Filipino expat remittances from Arabian Gulf unlikely to fall, despite slowdown

Low oil prices are not expected to make a major dent in remittances from the Arabian Gulf to the Philippines, even as the region’s governments trim budgets and conomies in the region slow, analysts said.

The IMF has repeatedly cut Gulf growth forecasts as the oil price sinks below US$30 per barrel. Saudi Arabia is expected to grow at just 1.2 per cent this year, the slowest pace for 14 years. The UAE has also had its growth forecasts trimmed to 2.6 per cent this year.

But economists do not think that slower growth would necessarily lead to significantly lower remittance flows into the Philippines.

“We don’t expect a strong deterioration in remittance flows,” said Joseph Incalcaterra, an Asia economist at HSBC. “Remittances from the Gulf have been historically resilient.”

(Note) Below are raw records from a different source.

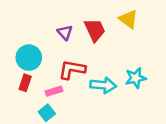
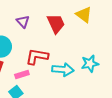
purple triangle: (65, 32) -> (23, 22), moved

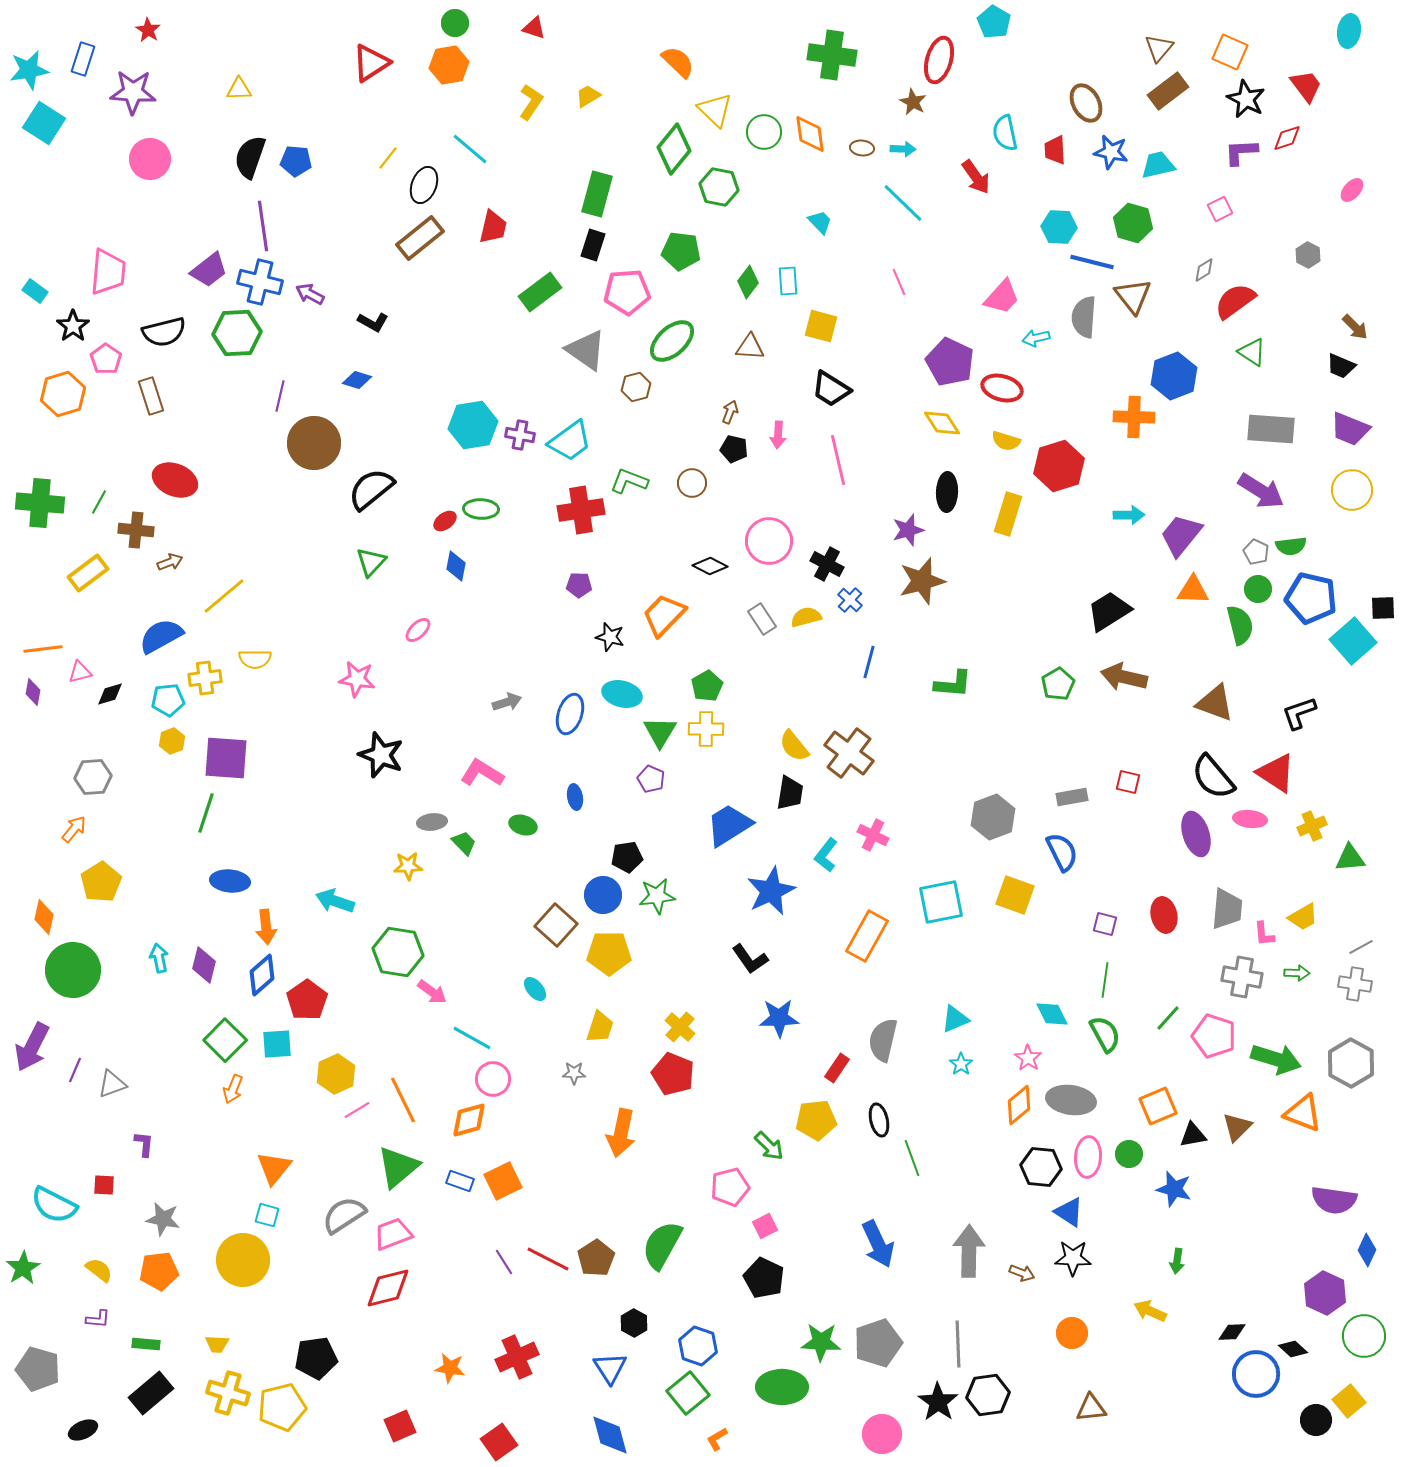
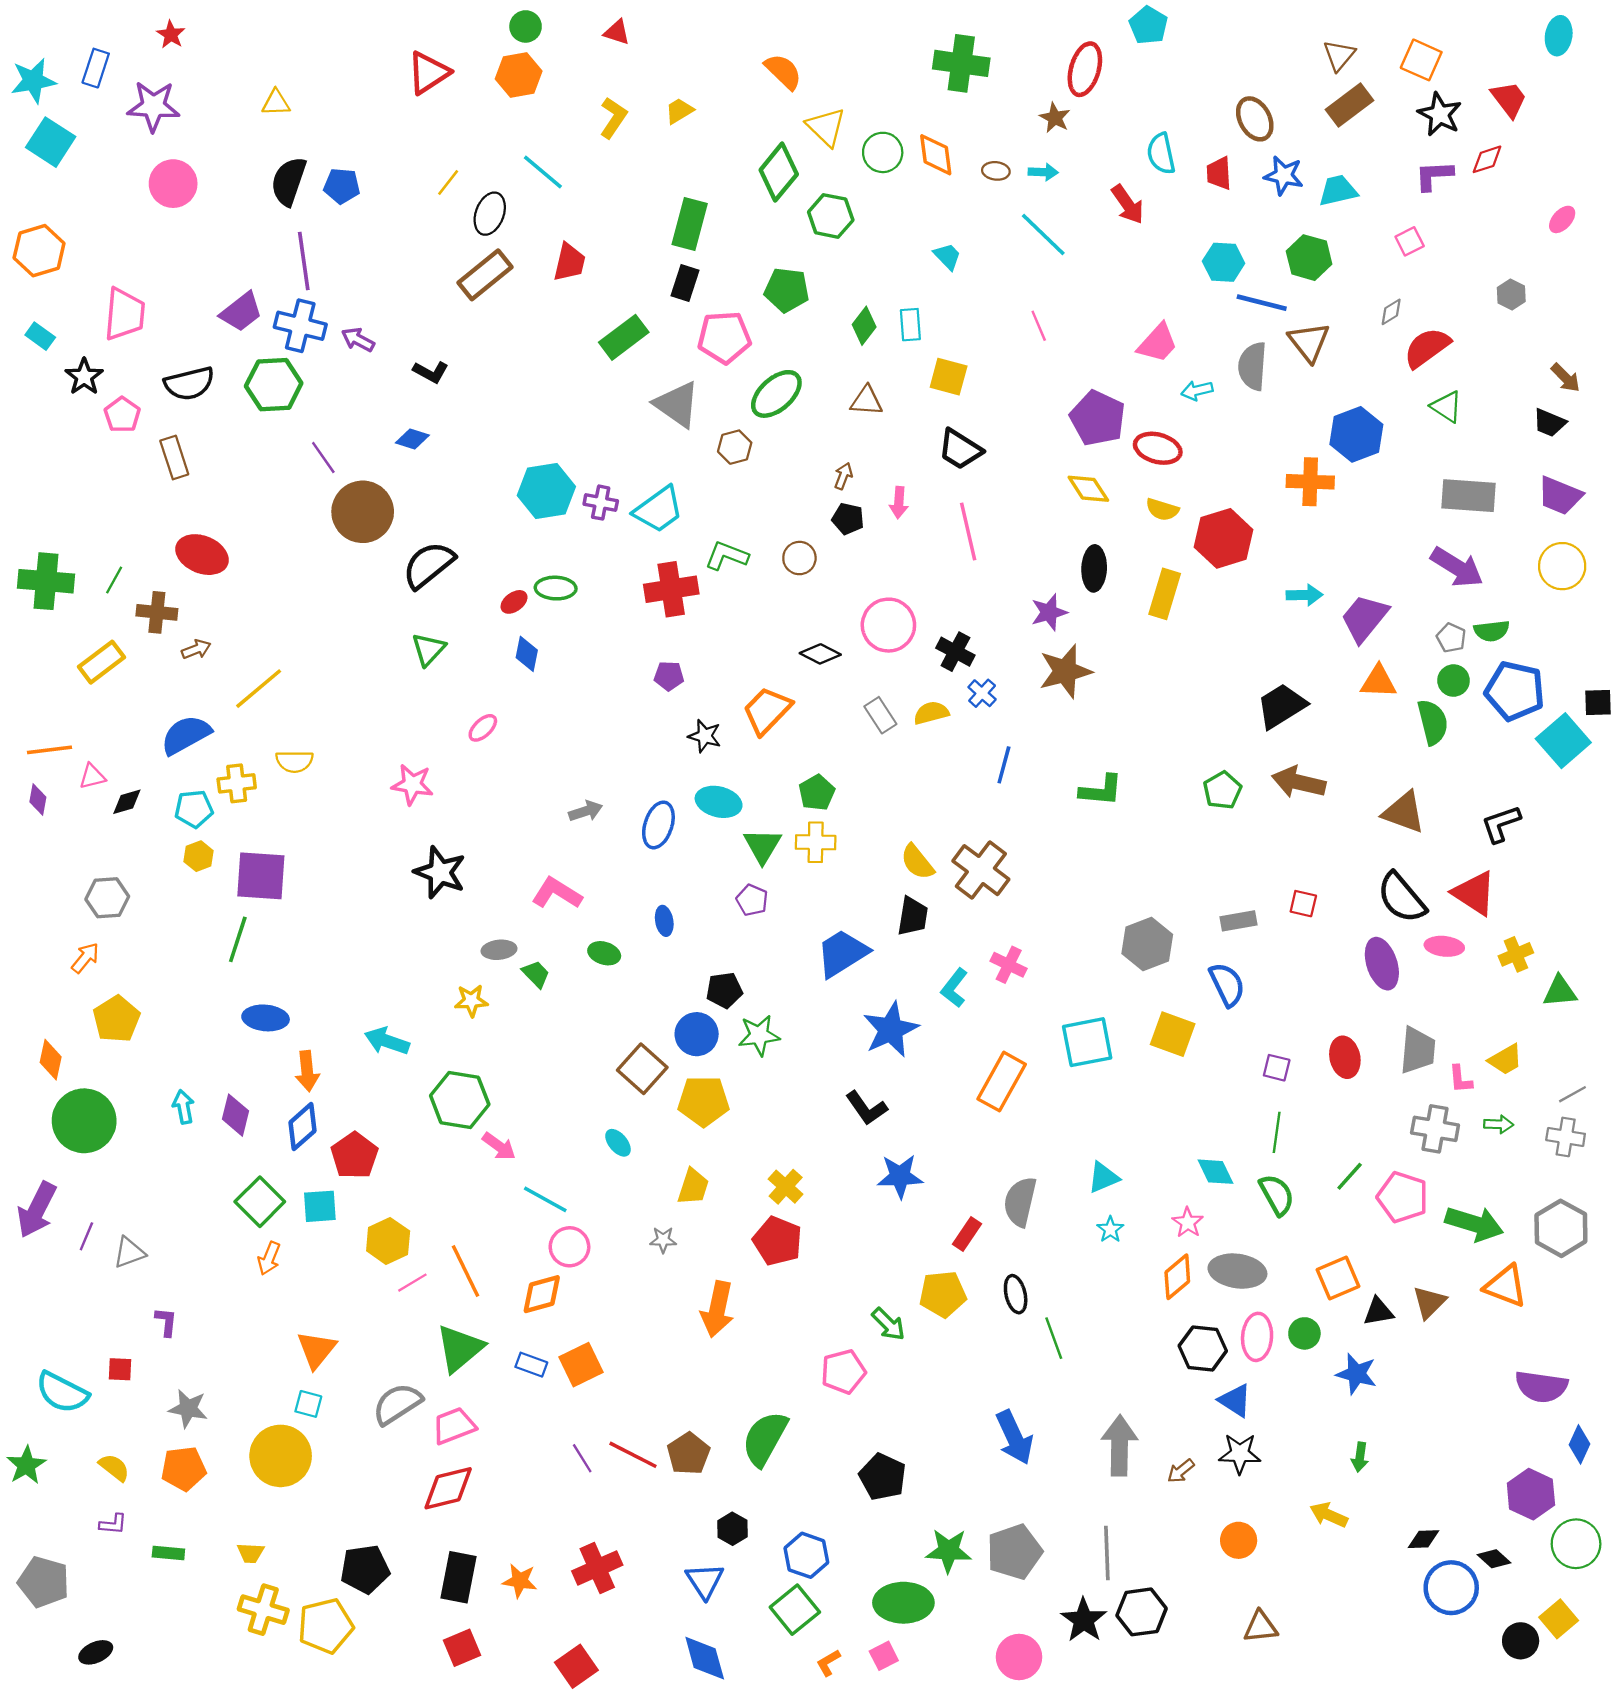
orange hexagon: (63, 394) -> (39, 251), moved
purple line: (280, 396) -> (323, 457), turned -48
pink square: (765, 1226) -> (884, 1656), moved
brown arrow: (1022, 1273) -> (1181, 1471), turned 120
black rectangle: (151, 1393) -> (459, 1577), moved, turned -39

The Gulf accounts for about 22 per cent of remittances to the Philippines. The bloc is second only to the United States, which accounts for 47 per cent of remittances.

Filipino nationals employed in the domestic and services sectors in the UAE are unlikely to lose their jobs even as public spending falls, Mr Incalcaterra said. Diversification efforts in the UAE aim to “restructure the economy towards services, which means there should be steady employment in the services sector”, he said.

“Jobs in the domestic sector don’t get cut without high cutbacks in household consumption,” Mr Incalcaterra said.

Gareth Leather, an Asia economist at Capital Economics, said: “Problems in the Gulf are likely to mean that growth in remittances will slow, but probably not dramatically.”

Economic growth in the Philippines is picking up. GDP increased 6.3 per cent in the three months to December from a year earlier, the Philippine statistics authority said in Manila yesterday.

Higher employment in the Philippines – with unemployment at a record low of 5.6 per cent – can actually reduce remittances, Mr Leather said. “Strong growth means less need for families to go abroad and families see less need to send money back,” he said.

But these domestic improvements are unlikely to reduce net migration from the Philippines.

“It boils down to demographics. The group most likely to go abroad is growing faster than the overall population,” said Mr Incalcaterra.

“Growth has picked up, but not enough for the population. There’s still a lot of regional inequality. A lot of the growth is focused in central Manila but there are still areas where [economic] opportunities are limited,” he said.

Slower growth in Saudi Arabia, which is the largest source of remittances to the Philippines from this region, will have a bigger effect, Mr Incalcaterra said. That is because the country has a larger Filipino expat population employed in the oil and gas sector, which is seeing investment fall as the oil price slides.

Gulf governments are cutting infrastructure budgets, while maintaining spending on their public sectors – and national employees on public sector wage bills. This means that public spending cuts in the Gulf are focused “mainly on construction workers”, said William Jackson, the senior emerging markets economist at Capital Economics.

Gwen Ching, a client booker at maid recruitment website MaidCv, said that her company had not seen a slowdown in demand for workers from the Philippines.

“Filipino maids are even more in demand than before – we are getting a lot of feedback from customers that they want Filipino maids,” she said.